### WRITTEN TASK
Rewrite the entries below, replacing every occurrence of "hours ago" with "hours earlier" and leaving all other text unchanged. Omit the pictures from your answer.

[Extracted page text data]
[Start of Attachment]
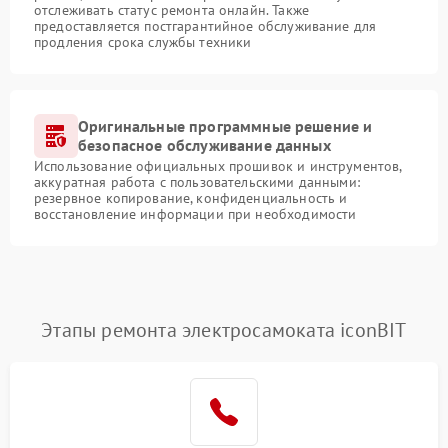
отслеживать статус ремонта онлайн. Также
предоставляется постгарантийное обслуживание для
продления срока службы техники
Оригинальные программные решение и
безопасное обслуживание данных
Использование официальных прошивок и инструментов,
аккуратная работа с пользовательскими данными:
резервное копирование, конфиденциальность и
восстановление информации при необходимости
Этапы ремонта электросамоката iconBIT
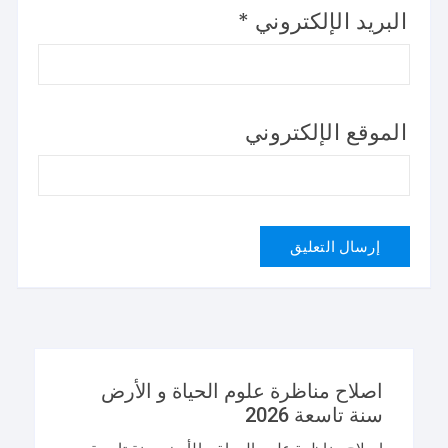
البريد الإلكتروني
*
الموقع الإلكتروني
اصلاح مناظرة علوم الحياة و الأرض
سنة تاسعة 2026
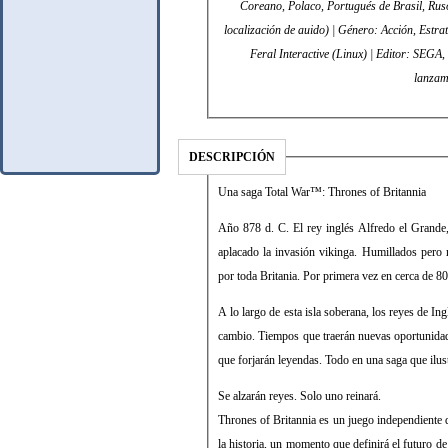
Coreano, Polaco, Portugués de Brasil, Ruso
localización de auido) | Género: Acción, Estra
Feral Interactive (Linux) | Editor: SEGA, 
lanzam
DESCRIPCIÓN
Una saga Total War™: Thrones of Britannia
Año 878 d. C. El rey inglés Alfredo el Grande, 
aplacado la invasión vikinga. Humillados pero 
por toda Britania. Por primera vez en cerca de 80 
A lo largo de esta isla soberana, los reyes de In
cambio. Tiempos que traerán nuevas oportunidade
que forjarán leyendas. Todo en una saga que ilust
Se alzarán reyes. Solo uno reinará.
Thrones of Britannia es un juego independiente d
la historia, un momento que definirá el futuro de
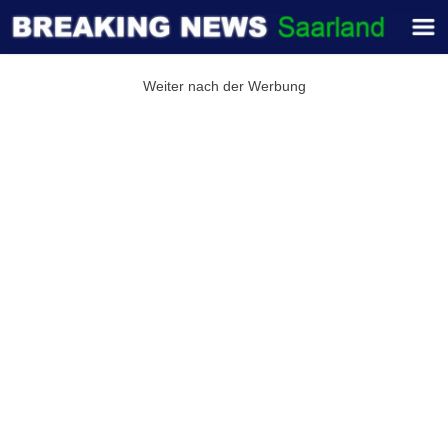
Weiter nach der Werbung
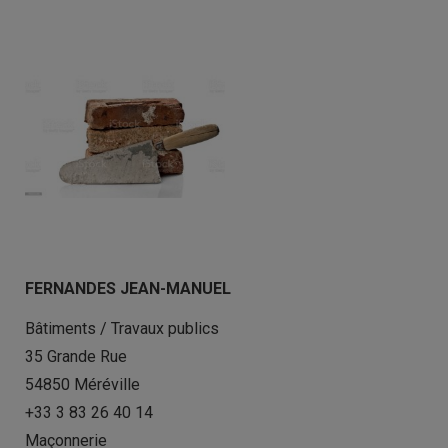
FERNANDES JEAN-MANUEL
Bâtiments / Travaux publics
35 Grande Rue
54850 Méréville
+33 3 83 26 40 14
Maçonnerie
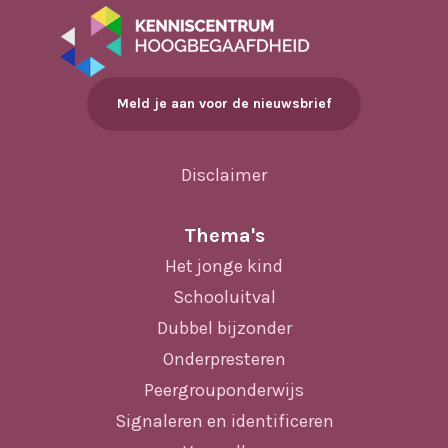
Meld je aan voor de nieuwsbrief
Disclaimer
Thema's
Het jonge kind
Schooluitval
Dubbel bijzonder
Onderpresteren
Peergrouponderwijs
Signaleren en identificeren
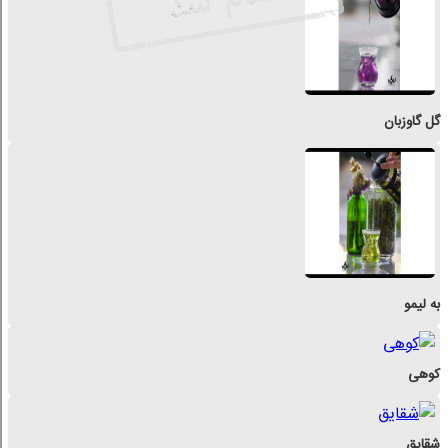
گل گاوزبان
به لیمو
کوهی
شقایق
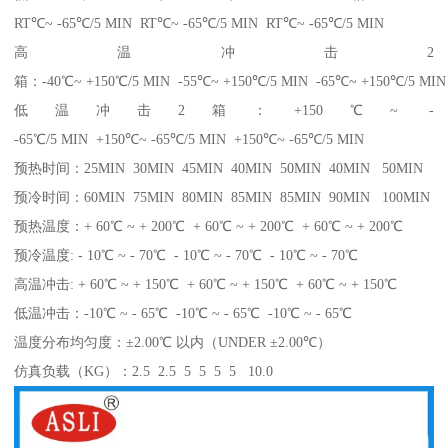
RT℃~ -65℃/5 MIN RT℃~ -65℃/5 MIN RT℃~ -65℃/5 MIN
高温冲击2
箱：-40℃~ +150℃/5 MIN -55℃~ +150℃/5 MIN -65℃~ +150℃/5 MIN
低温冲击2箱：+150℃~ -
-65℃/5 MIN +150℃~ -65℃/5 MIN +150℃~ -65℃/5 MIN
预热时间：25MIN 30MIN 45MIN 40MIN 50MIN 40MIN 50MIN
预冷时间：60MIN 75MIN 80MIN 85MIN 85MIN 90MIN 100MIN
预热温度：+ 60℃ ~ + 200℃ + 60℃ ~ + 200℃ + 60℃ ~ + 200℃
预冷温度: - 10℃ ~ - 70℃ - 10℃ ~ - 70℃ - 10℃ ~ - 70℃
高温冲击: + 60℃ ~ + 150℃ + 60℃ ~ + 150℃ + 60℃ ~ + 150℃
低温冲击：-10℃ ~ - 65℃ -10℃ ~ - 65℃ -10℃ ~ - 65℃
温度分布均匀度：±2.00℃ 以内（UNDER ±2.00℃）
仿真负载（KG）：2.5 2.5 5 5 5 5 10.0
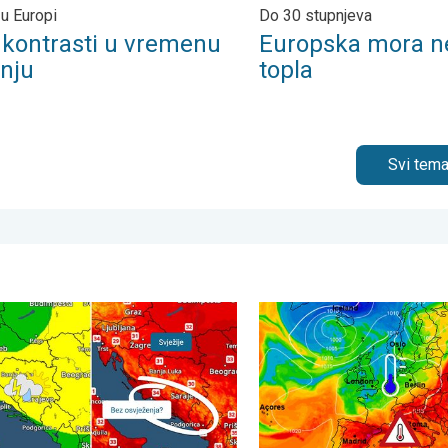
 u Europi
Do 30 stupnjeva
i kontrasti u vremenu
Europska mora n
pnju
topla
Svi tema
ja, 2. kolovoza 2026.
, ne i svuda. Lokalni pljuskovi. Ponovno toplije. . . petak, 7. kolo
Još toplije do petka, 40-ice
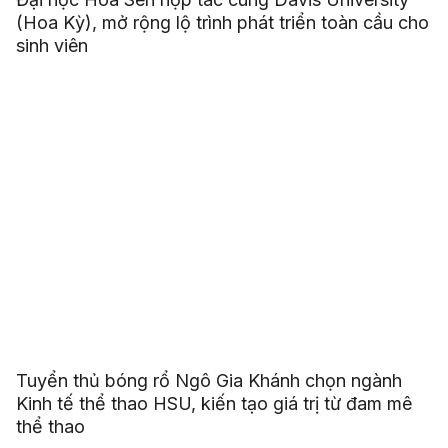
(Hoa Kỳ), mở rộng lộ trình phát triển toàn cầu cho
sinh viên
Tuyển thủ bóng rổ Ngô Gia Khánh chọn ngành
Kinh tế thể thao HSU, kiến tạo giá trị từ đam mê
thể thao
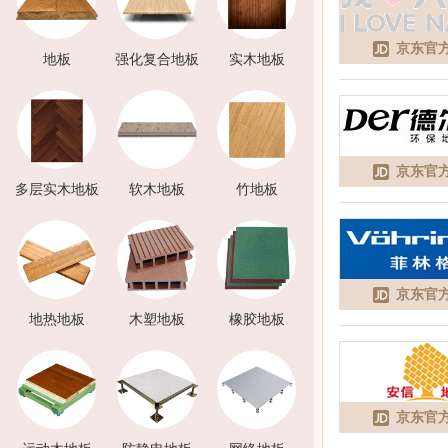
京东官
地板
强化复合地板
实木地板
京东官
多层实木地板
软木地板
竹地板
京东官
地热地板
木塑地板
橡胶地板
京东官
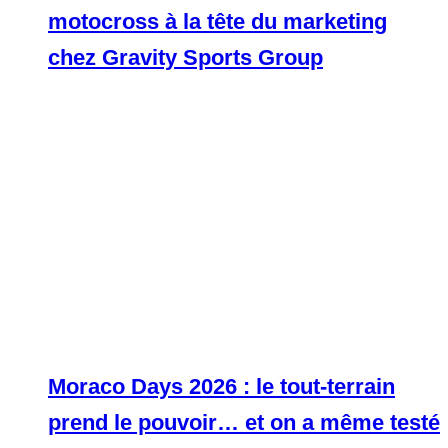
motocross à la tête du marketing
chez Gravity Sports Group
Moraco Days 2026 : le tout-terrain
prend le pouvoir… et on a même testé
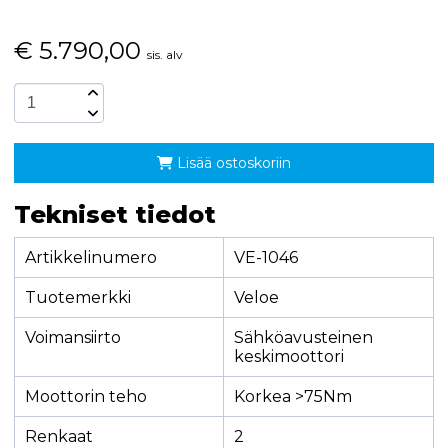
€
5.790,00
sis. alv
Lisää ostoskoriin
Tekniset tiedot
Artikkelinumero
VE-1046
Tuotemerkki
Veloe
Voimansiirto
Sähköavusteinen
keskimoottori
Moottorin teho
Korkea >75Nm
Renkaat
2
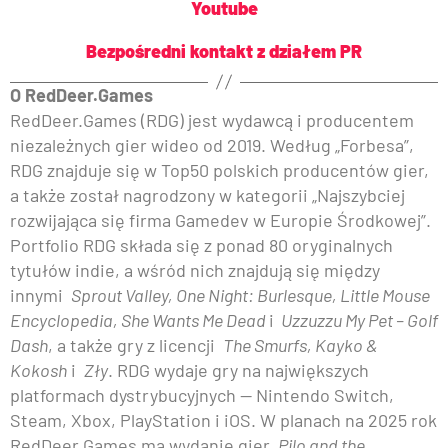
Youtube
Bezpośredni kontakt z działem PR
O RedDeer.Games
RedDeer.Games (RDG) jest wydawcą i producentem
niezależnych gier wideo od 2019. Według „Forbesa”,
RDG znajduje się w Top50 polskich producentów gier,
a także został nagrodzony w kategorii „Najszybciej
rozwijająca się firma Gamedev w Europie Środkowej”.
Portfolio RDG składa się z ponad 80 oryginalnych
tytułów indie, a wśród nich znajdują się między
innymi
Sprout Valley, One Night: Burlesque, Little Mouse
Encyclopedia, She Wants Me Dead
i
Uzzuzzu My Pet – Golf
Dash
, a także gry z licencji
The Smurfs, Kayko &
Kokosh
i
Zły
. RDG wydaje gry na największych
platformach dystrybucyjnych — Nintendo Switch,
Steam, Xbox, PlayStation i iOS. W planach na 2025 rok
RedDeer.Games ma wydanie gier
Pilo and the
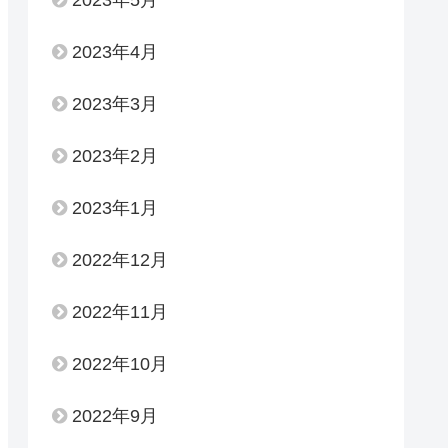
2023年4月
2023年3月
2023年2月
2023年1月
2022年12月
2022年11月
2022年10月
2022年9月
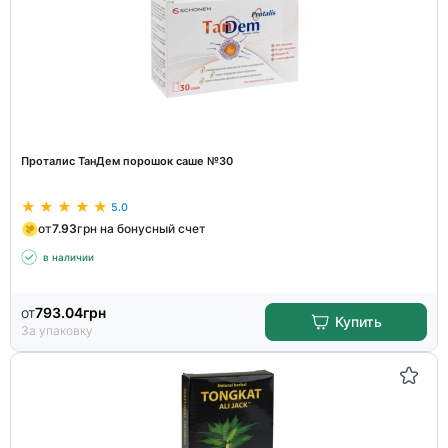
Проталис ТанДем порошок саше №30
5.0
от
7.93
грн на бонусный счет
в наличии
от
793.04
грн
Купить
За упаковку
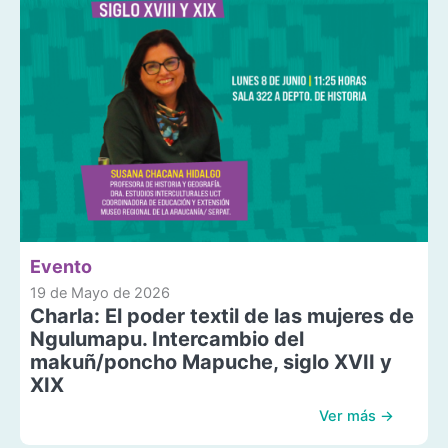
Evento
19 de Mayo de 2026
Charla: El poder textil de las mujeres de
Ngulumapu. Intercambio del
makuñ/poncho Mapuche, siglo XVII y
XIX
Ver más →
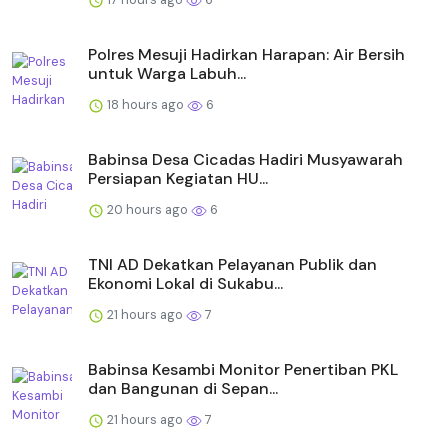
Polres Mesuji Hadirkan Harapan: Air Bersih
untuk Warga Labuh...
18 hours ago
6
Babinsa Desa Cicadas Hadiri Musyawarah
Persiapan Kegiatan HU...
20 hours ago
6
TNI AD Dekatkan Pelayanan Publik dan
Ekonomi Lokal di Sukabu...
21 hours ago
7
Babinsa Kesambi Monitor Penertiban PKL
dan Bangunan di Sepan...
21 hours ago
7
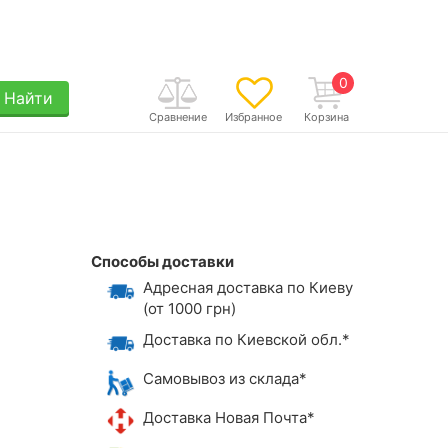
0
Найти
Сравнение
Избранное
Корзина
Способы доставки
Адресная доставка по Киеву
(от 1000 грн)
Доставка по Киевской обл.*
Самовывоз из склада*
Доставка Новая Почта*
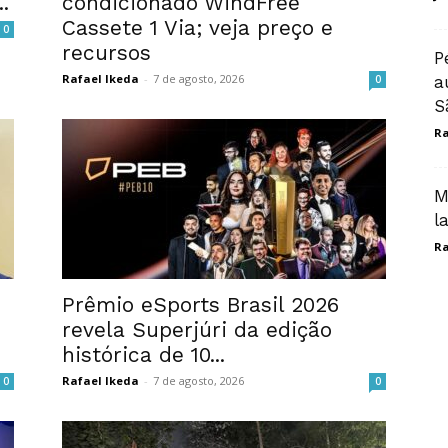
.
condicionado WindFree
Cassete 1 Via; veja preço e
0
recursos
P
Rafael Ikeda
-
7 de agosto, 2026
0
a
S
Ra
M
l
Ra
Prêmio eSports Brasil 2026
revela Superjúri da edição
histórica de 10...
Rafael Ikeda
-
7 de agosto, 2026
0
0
[End of Attachment]
### RESULT FOR THIS TASK
отслеживать статус ремонта онлайн. Также
предоставляется постгарантийное обслуживание для
продления срока службы техники
Оригинальные программные решение и
безопасное обслуживание данных
Использование официальных прошивок и инструментов,
аккуратная работа с пользовательскими данными:
резервное копирование, конфиденциальность и
восстановление информации при необходимости
Этапы ремонта электросамоката iconBIT
البريد الإلكتروني
*
الموقع الإلكتروني
اصلاح مناظرة علوم الحياة و الأرض
سنة تاسعة 2026
Coreano, Polaco, Portugués de Brasil, Ruso
localización de auido) | Género: Acción, Estra
Feral Interactive (Linux) | Editor: SEGA, 
lanzam
DESCRIPCIÓN
Una saga Total War™: Thrones of Britannia
Año 878 d. C. El rey inglés Alfredo el Grande, 
aplacado la invasión vikinga. Humillados pero 
por toda Britania. Por primera vez en cerca de 80 
A lo largo de esta isla soberana, los reyes de In
cambio. Tiempos que traerán nuevas oportunidade
que forjarán leyendas. Todo en una saga que ilust
Se alzarán reyes. Solo uno reinará.
Thrones of Britannia es un juego independiente d
la historia, un momento que definirá el futuro de
Weiter nach der Werbung
FERNANDES JEAN-MANUEL
Bâtiments / Travaux publics
35 Grande Rue
54850 Méréville
+33 3 83 26 40 14
Maçonnerie
Meld je aan voor de nieuwsbrief
Disclaimer
Thema's
Het jonge kind
Schooluitval
Dubbel bijzonder
Onderpresteren
Peergrouponderwijs
Signaleren en identificeren
گل گاوزبان
به لیمو
کوهی
شقایق
RT℃~ -65℃/5 MIN RT℃~ -65℃/5 MIN RT℃~ -65℃/5 MIN
高温冲击2
箱：-40℃~ +150℃/5 MIN -55℃~ +150℃/5 MIN -65℃~ +150℃/5 MIN
低温冲击2箱：+150℃~ -
-65℃/5 MIN +150℃~ -65℃/5 MIN +150℃~ -65℃/5 MIN
预热时间：25MIN 30MIN 45MIN 40MIN 50MIN 40MIN 50MIN
预冷时间：60MIN 75MIN 80MIN 85MIN 85MIN 90MIN 100MIN
预热温度：+ 60℃ ~ + 200℃ + 60℃ ~ + 200℃ + 60℃ ~ + 200℃
预冷温度: - 10℃ ~ - 70℃ - 10℃ ~ - 70℃ - 10℃ ~ - 70℃
高温冲击: + 60℃ ~ + 150℃ + 60℃ ~ + 150℃ + 60℃ ~ + 150℃
低温冲击：-10℃ ~ - 65℃ -10℃ ~ - 65℃ -10℃ ~ - 65℃
温度分布均匀度：±2.00℃ 以内（UNDER ±2.00℃）
仿真负载（KG）：2.5 2.5 5 5 5 5 10.0
 u Europi
Do 30 stupnjeva
i kontrasti u vremenu
Europska mora n
pnju
topla
Svi tema
ja, 2. kolovoza 2026.
, ne i svuda. Lokalni pljuskovi. Ponovno toplije. . . petak, 7. kolo
Još toplije do petka, 40-ice
(Hoa Kỳ), mở rộng lộ trình phát triển toàn cầu cho
sinh viên
Tuyển thủ bóng rổ Ngô Gia Khánh chọn ngành
Kinh tế thể thao HSU, kiến tạo giá trị từ đam mê
thể thao
京东官
地板
强化复合地板
实木地板
京东官
多层实木地板
软木地板
竹地板
京东官
地热地板
木塑地板
橡胶地板
京东官
motocross à la tête du marketing
chez Gravity Sports Group
Moraco Days 2026 : le tout-terrain
prend le pouvoir… et on a même testé
€
5.790,00
sis. alv
Lisää ostoskoriin
Tekniset tiedot
Artikkelinumero
VE-1046
Tuotemerkki
Veloe
Voimansiirto
Sähköavusteinen
keskimoottori
Moottorin teho
Korkea >75Nm
Renkaat
2
Youtube
Bezpośredni kontakt z działem PR
O RedDeer.Games
RedDeer.Games (RDG) jest wydawcą i producentem
niezależnych gier wideo od 2019. Według „Forbesa”,
RDG znajduje się w Top50 polskich producentów gier,
a także został nagrodzony w kategorii „Najszybciej
rozwijająca się firma Gamedev w Europie Środkowej”.
Portfolio RDG składa się z ponad 80 oryginalnych
tytułów indie, a wśród nich znajdują się między
innymi
Sprout Valley, One Night: Burlesque, Little Mouse
Encyclopedia, She Wants Me Dead
i
Uzzuzzu My Pet – Golf
Dash
, a także gry z licencji
The Smurfs, Kayko &
Kokosh
i
Zły
. RDG wydaje gry na największych
platformach dystrybucyjnych — Nintendo Switch,
Steam, Xbox, PlayStation i iOS. W planach na 2025 rok
RedDeer.Games ma wydanie gier
Pilo and the
2023年4月
2023年3月
2023年2月
2023年1月
2022年12月
2022年11月
2022年10月
2022年9月
Проталис ТанДем порошок саше №30
5.0
от
7.93
грн на бонусный счет
в наличии
от
793.04
грн
Купить
За упаковку
Evento
19 de Mayo de 2026
Charla: El poder textil de las mujeres de
Ngulumapu. Intercambio del
makuñ/poncho Mapuche, siglo XVII y
XIX
Ver más →
Polres Mesuji Hadirkan Harapan: Air Bersih
untuk Warga Labuh...
18 hours earlier
6
Babinsa Desa Cicadas Hadiri Musyawarah
Persiapan Kegiatan HU...
20 hours earlier
6
TNI AD Dekatkan Pelayanan Publik dan
Ekonomi Lokal di Sukabu...
21 hours earlier
7
Babinsa Kesambi Monitor Penertiban PKL
dan Bangunan di Sepan...
21 hours earlier
7
0
Найти
Сравнение
Избранное
Корзина
Способы доставки
Адресная доставка по Киеву
(от 1000 грн)
Доставка по Киевской обл.*
Самовывоз из склада*
Доставка Новая Почта*
.
condicionado WindFree
Cassete 1 Via; veja preço e
0
recursos
P
Rafael Ikeda
-
7 de agosto, 2026
0
a
S
Ra
M
l
Ra
Prêmio eSports Brasil 2026
revela Superjúri da edição
histórica de 10...
Rafael Ikeda
-
7 de agosto, 2026
0
0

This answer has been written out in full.